Once or twice, I left the asphalt to slacken thirst with blackberries from the bushes below the road shoulder, looks like this year we’re facing the blackberry crop failure or else it was the stretch of barren bushes ‘cause I hate to be a bearer of bad tidings… And again my heavy boots were tramping uphill along the steady tilt…

~ ~ ~

To obtain and develop your skills at clairvoyance, don’t look for a better coach than mountains… So, when the endless straight ascend of the highway reached the pass top to transform from that point on into horizontal bends and twists dictated by the relief of the toombs outside the valley left behind, I could predict with an awesome degree of accuracy that half an hour later the already indiscernible (if watched from this here position) speck of a pedestrian, this here me, would be taking the indiscernible turn to disappear over the farthermost slope of that distant toomb and, after ten-to-fifteen-minute walk, before reaching the Sarushen village, I would fork off the highway to follow the dirt road tilting to the bottom of the Varanda River valley. And there it would be really nice, with lots of shade under the trees, and the spring of cool water running from the rocky river bank…

All happened exactly as foretold, and when the dirt road brought down to the shallow ford across the gravel-filled riverbed before the sharp rise to the village of Sarkissashen, I split and went along the river bank through the live tunnel passing over a Hazel thicket to come out into the wide expanse of an unusually level field stretched matching the foot of the steep toomb on the opposite bank.

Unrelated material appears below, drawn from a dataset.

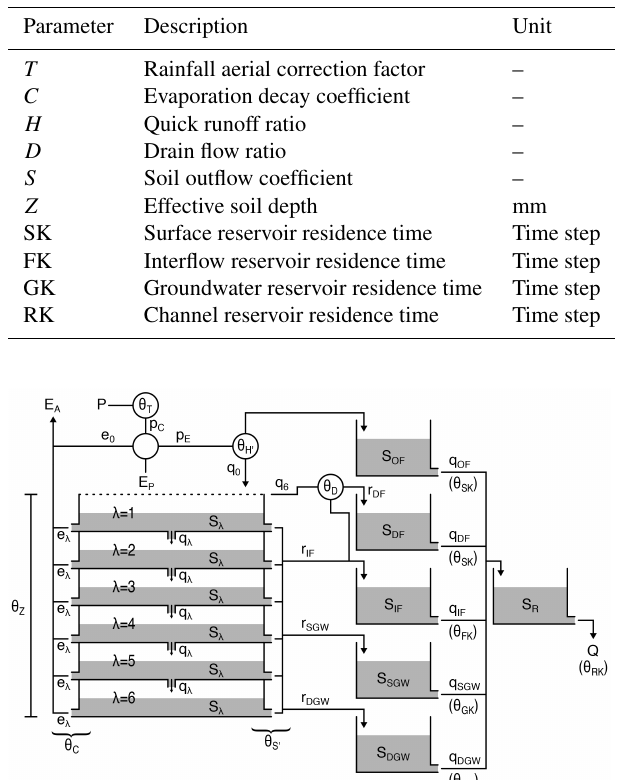
Table 2. List and description of the 10 parameters of the SMART model.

Try to imagine a football field put almost straight-up, and overgrown with broad-leaf wood up to the very top of that wheeling stadium. Because the steep is so rampant, the tree crowns do not screen each other but climb higher and higher in succeeding rows, each crown sending forth the shimmer of its own—a little bit different—shade of green. Can you imagine this daydream? If so, then you can easily see me too down on this riverbank, stretched on my back under a huge Walnut tree, on the thick mat of moldered foliage from the years past—brittle, soft, dried out.

Here am I to enjoy the orgy of the upward stream of green running over the toomb across the river, and relish the deep blue of the sky above, and admire the canopy of broad Walnut leaves sun-bathing in the soft breeze over my head.

Ho-ho! It’s damn good to be alive, sprawling like this, thinking thoughts of this or that, or of nothing at all. The only jarring note is the absence of anyone who I could share all this surrounding beauty with… whoops! Forget, cut this one out… I’ve got used since long that the moments of the like delight only happen when there’s no one around… Yet, it’s never overmuch to make sure you keep your megalomania in check, tight and proper, and no seemingly harmless thoughts are taken for granted, like, the more space is forked out to a single person, the higher is their position…

Once upon a time, I was flipping thru a discarded relic of a glossy magazine in German. The feature article inside was all about a certain Hoheit Herzog, the owner of a giant chemical concern. In short, he’s one of those Highnesses keeping aloof from the political rat races for they’ve left that petty sport to presidents, prime ministers, contesting parties und so weiter, yet the slightest turns of rudder within their enterprises are of the most decisive import for the political course of Germany.